Activité A »
Citez mot pour mot toutes les lignes des entrées, sans rien y modifier.

Section du texte »
_ _ _ _ _ _ _

Dans mon esprit, le « monde de la vigne » englobe l’ensemble des acteurs qui, dans la région, dépendaient pour leur vie matérielle de l’économie viticole, soit directement (vignerons, propriétaires), soit indirectement (artisans-commerçants, entrepreneurs de transport, négociants, notaires, etc.). Sur l’ensemble de la période étudiée, l’activité viticole a été la base de la vie de chacun des villages étudiés, elle a « donné le ton » dans les différents domaines économique, social ou politique.

La région de Nolay s’étend sur environ 115 km² et abritait entre 8 000 et 10 000 habitants à l’époque étudiée, répartis dans quatorze communes de tailles très diverses. Elle  présente l’avantage de comprendre les trois parties classiques de la Côte viticole au sens large : Pays-Bas, Côte, Arrière-Côte. Ni trop vaste, ni trop restreinte, elle rend possible une approche micro-historique, et ce sur un temps suffisamment long (de la seconde moitié du xviiie siècle à la veille de la Première Guerre Mondiale) pour que les évolutions puissent s’inscrire dans le cadre spatial.

Aussi, le plan adopté résulte d’un compromis entre deux temporalités (économique et socio-politique) afin de travailler dans une perspective d’histoire « totale ». Une première partie devait nous permettre de faire le point sur l’état de l’activité viticole à la veille de la Révolution, les profondes mutations qu’elle a connues dans la deuxième moitié du xviiie siècle ; une filière viti-vinicole de type capitaliste était déjà largement constituée mais se heurtait aux archaïsmes de l’Ancien Régime, économiques et sociaux. À côté d’une viticulture de prestige, à base de pinot, d’origine médiévale, une viticulture « commune », à base de gamay, tournée vers les besoins de la consommation populaire, a pris son essor au cours du xviiie siècle, particulièrement dans les espaces périphériques du Pays-Bas et de l’Arrière-Côte.

_ _ _ _ _ _ _

Données à traiter »
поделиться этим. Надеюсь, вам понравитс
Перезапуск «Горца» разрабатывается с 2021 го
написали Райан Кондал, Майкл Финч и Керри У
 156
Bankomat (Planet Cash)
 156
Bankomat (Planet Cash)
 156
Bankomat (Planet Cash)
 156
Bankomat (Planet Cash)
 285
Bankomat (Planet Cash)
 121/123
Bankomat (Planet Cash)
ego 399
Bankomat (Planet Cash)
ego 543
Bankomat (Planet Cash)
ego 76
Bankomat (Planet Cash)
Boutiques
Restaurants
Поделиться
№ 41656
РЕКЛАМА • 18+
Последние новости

_ _ _ _ _ _ _

Activité B »
Dans le texte ci-dessus sur le monde viticole de la région de Nolay, recopiez fidèlement tout ce qui s'étend de « La région de » jusqu'à « le cadre spatial. ».

Corrigé de l'exercice A »
поделиться этим. Надеюсь, вам понравитс
Перезапуск «Горца» разрабатывается с 2021 го
написали Райан Кондал, Майкл Финч и Керри У
 156
Bankomat (Planet Cash)
 156
Bankomat (Planet Cash)
 156
Bankomat (Planet Cash)
 156
Bankomat (Planet Cash)
 285
Bankomat (Planet Cash)
 121/123
Bankomat (Planet Cash)
ego 399
Bankomat (Planet Cash)
ego 543
Bankomat (Planet Cash)
ego 76
Bankomat (Planet Cash)
Boutiques
Restaurants
Поделиться
№ 41656
РЕКЛАМА • 18+
Последние новости

Corrigé de l'exercice B »
La région de Nolay s’étend sur environ 115 km² et abritait entre 8 000 et 10 000 habitants à l’époque étudiée, répartis dans quatorze communes de tailles très diverses. Elle  présente l’avantage de comprendre les trois parties classiques de la Côte viticole au sens large : Pays-Bas, Côte, Arrière-Côte. Ni trop vaste, ni trop restreinte, elle rend possible une approche micro-historique, et ce sur un temps suffisamment long (de la seconde moitié du xviiie siècle à la veille de la Première Guerre Mondiale) pour que les évolutions puissent s’inscrire dans le cadre spatial.